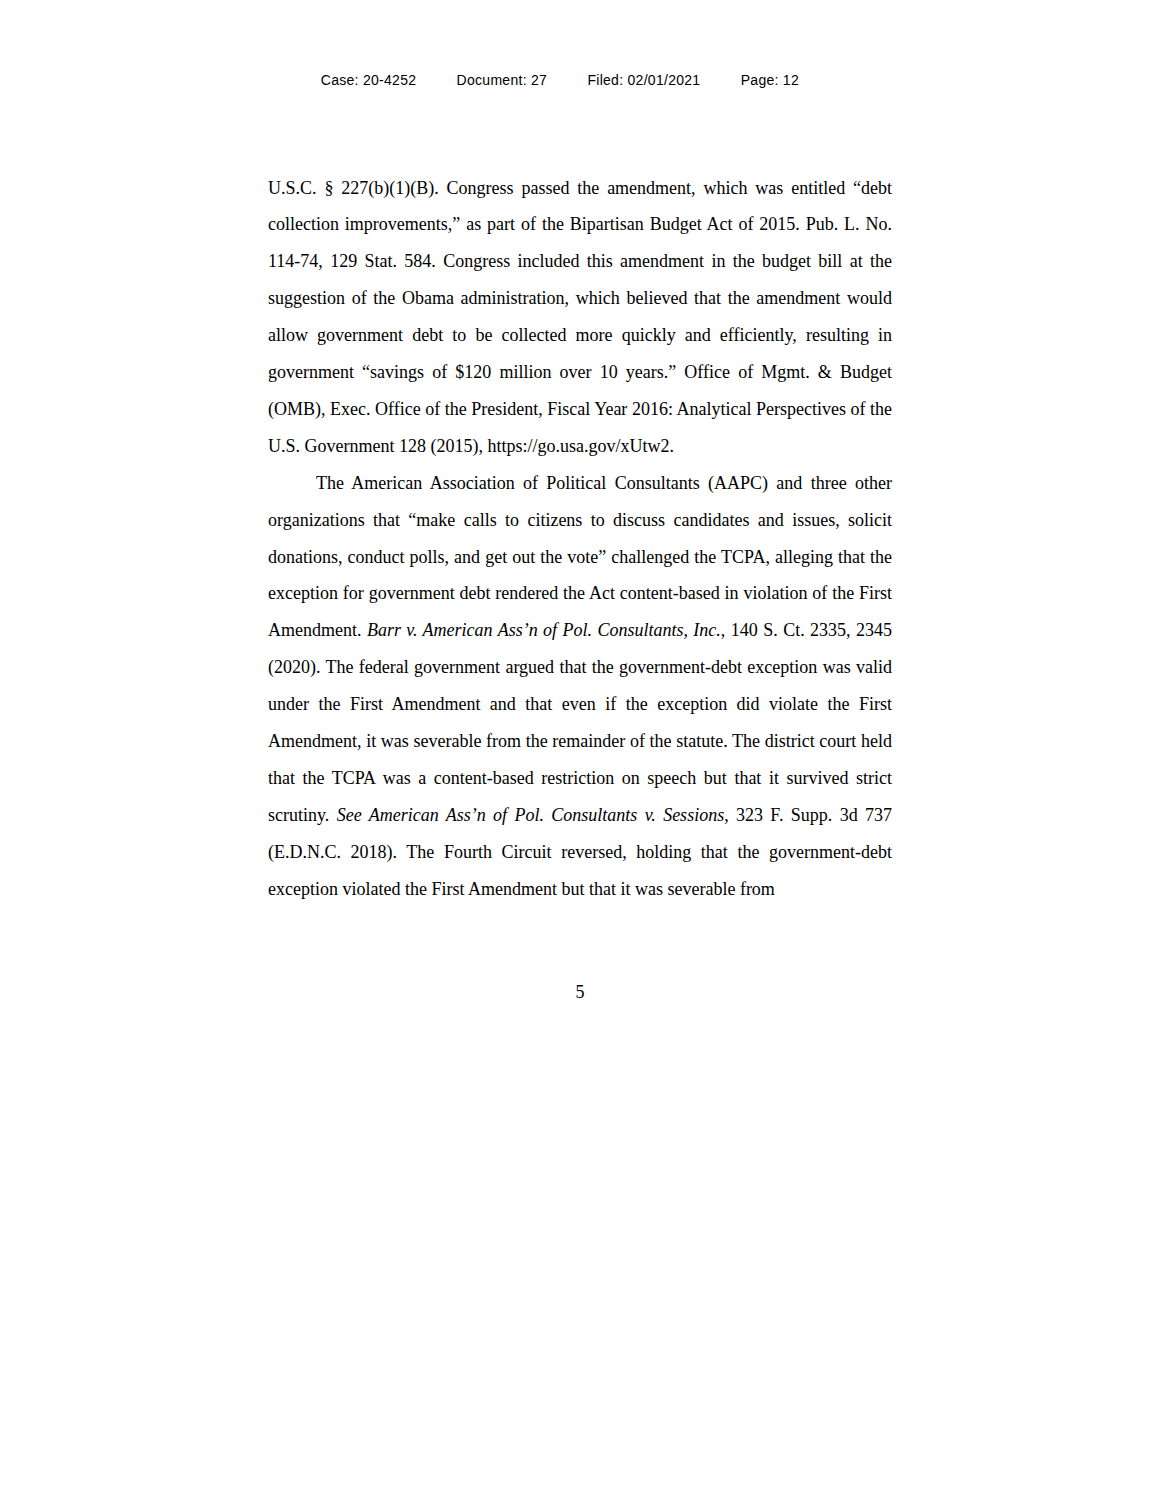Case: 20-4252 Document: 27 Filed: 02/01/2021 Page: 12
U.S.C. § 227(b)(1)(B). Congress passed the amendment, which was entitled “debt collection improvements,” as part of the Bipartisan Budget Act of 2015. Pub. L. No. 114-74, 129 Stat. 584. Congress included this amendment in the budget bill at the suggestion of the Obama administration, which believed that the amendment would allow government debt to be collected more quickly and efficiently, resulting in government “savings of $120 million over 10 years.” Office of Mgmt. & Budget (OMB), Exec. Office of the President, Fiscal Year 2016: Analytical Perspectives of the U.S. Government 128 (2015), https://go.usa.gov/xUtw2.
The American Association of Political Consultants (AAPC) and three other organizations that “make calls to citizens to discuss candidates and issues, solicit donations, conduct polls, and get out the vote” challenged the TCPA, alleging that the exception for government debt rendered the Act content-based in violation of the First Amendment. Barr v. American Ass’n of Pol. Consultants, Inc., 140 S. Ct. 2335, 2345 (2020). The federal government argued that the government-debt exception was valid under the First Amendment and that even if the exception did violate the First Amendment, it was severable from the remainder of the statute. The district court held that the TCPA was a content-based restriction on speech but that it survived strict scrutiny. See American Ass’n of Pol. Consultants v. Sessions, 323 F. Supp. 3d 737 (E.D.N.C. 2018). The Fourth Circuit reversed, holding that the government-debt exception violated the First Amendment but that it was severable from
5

---

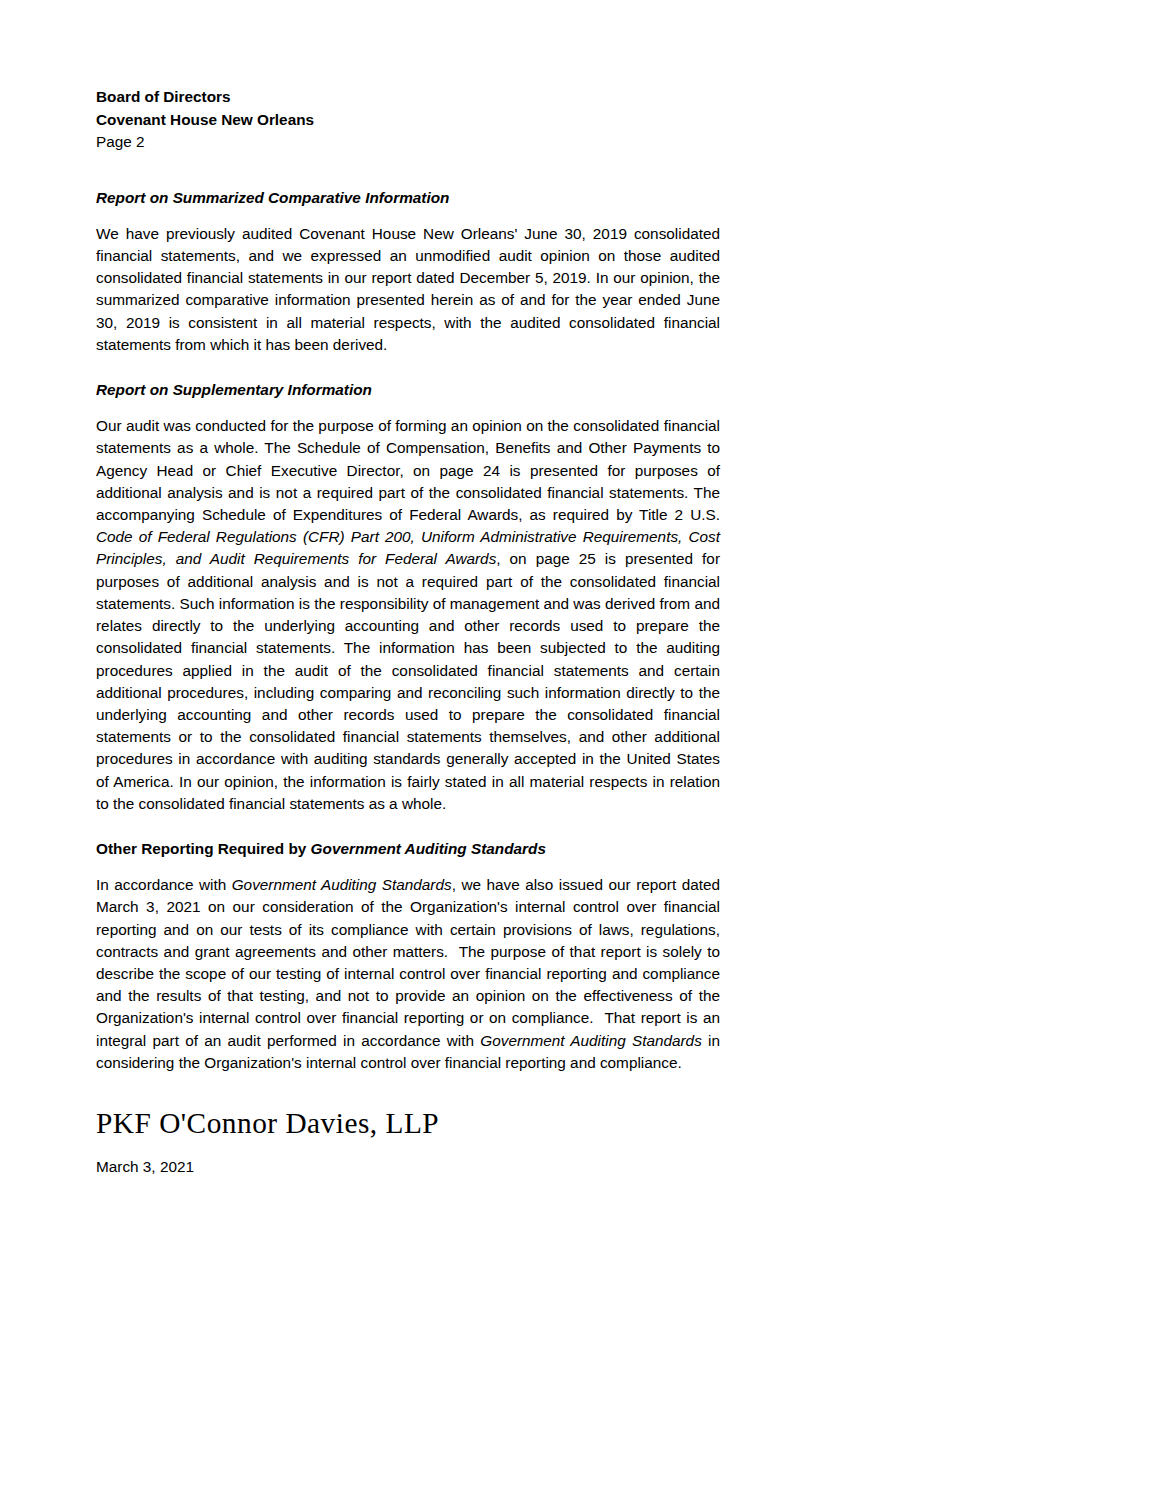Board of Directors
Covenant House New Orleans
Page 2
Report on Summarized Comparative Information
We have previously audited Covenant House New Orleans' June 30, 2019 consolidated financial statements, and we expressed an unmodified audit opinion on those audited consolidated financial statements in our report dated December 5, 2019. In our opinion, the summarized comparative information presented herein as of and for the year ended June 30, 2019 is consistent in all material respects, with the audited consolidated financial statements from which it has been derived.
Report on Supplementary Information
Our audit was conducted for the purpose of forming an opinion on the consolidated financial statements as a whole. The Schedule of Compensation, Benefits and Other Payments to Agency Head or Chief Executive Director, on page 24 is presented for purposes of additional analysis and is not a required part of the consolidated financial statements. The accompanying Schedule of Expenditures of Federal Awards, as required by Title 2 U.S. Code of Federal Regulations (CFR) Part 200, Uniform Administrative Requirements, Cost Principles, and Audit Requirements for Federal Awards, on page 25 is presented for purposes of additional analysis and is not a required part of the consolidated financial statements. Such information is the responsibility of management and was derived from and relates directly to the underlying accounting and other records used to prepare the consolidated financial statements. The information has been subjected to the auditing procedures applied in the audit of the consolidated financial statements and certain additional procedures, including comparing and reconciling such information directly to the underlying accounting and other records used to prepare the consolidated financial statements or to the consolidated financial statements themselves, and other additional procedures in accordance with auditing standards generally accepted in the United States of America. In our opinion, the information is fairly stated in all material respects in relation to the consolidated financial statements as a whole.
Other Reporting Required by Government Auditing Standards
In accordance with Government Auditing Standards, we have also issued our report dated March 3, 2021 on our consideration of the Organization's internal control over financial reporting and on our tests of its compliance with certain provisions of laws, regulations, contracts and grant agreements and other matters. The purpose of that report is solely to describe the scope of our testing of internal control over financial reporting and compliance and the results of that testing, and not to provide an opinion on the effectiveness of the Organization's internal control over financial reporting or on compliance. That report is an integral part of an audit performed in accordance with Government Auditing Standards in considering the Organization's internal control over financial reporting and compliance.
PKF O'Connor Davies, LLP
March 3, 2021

■ **Work to be completed**
An exact copy of the lines above, from the one containing "Report on Summarized Comparative Information" down to the one containing "Report on Supplementary Information" and including both, is the whole answer; retype it and nothing else.

■ **Your solution**
Report on Summarized Comparative Information
We have previously audited Covenant House New Orleans' June 30, 2019 consolidated financial statements, and we expressed an unmodified audit opinion on those audited consolidated financial statements in our report dated December 5, 2019. In our opinion, the summarized comparative information presented herein as of and for the year ended June 30, 2019 is consistent in all material respects, with the audited consolidated financial statements from which it has been derived.
Report on Supplementary Information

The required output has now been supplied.